Leave the images out and repeat the data exactly as given.

Dataset content
- Opening Delimiter -

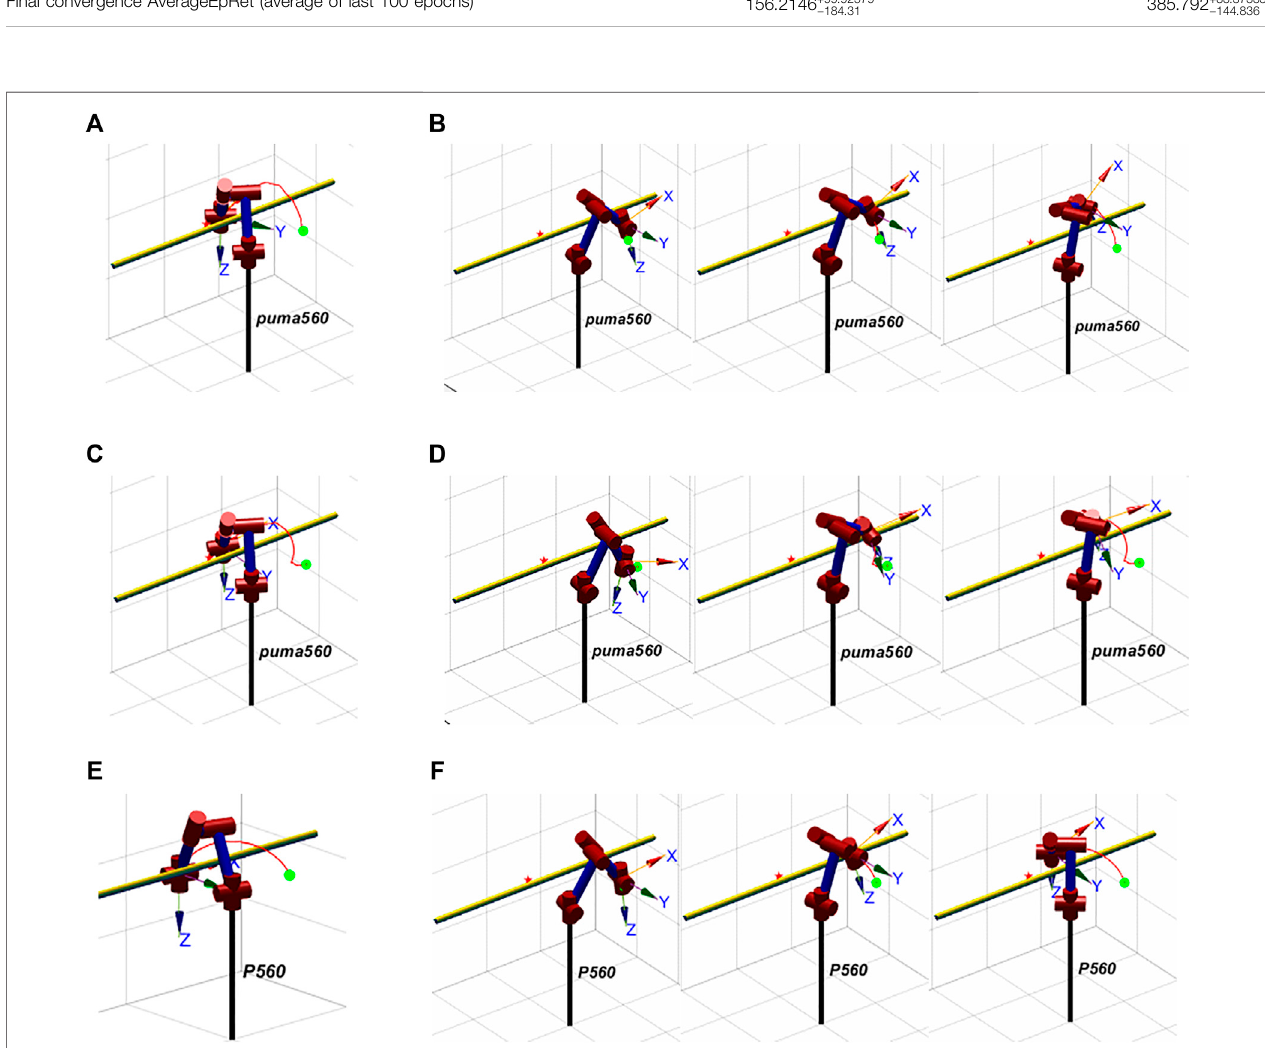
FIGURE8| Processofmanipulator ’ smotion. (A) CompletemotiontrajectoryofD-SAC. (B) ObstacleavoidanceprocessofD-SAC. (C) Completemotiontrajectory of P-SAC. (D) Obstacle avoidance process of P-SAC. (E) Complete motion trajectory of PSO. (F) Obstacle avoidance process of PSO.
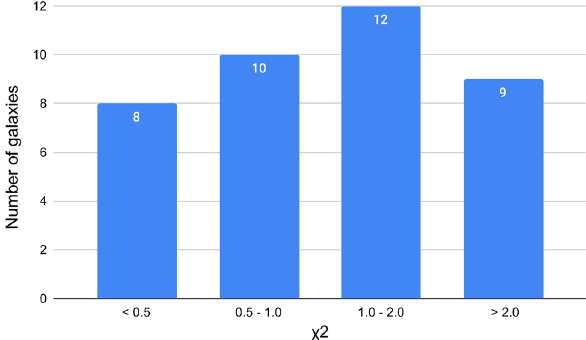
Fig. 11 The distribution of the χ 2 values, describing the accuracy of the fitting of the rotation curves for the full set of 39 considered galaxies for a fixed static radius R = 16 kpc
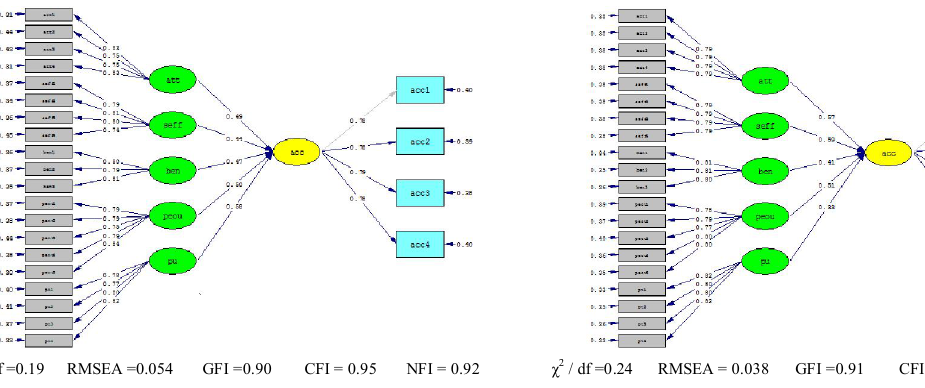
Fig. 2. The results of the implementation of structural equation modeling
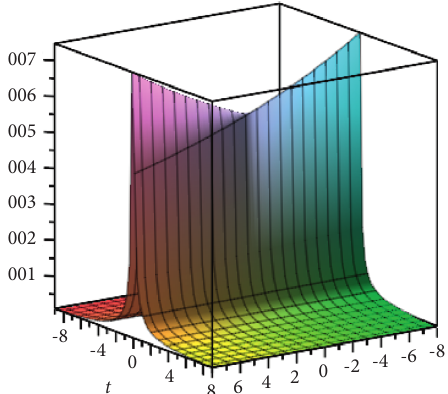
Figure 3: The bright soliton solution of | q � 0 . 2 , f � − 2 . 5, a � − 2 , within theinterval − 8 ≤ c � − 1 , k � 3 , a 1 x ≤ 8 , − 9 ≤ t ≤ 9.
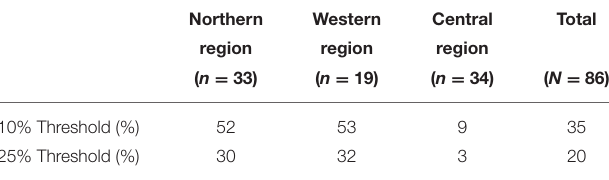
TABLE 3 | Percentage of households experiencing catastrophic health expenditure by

- Closing Delimiter -

Answer space
FIGURE8| Processofmanipulator ’ smotion. (A) CompletemotiontrajectoryofD-SAC. (B) ObstacleavoidanceprocessofD-SAC. (C) Completemotiontrajectory of P-SAC. (D) Obstacle avoidance process of P-SAC. (E) Complete motion trajectory of PSO. (F) Obstacle avoidance process of PSO.
Fig. 11 The distribution of the χ 2 values, describing the accuracy of the fitting of the rotation curves for the full set of 39 considered galaxies for a fixed static radius R = 16 kpc
Fig. 2. The results of the implementation of structural equation modeling
Figure 3: The bright soliton solution of | q � 0 . 2 , f � − 2 . 5, a � − 2 , within theinterval − 8 ≤ c � − 1 , k � 3 , a 1 x ≤ 8 , − 9 ≤ t ≤ 9.
TABLE 3 | Percentage of households experiencing catastrophic health expenditure by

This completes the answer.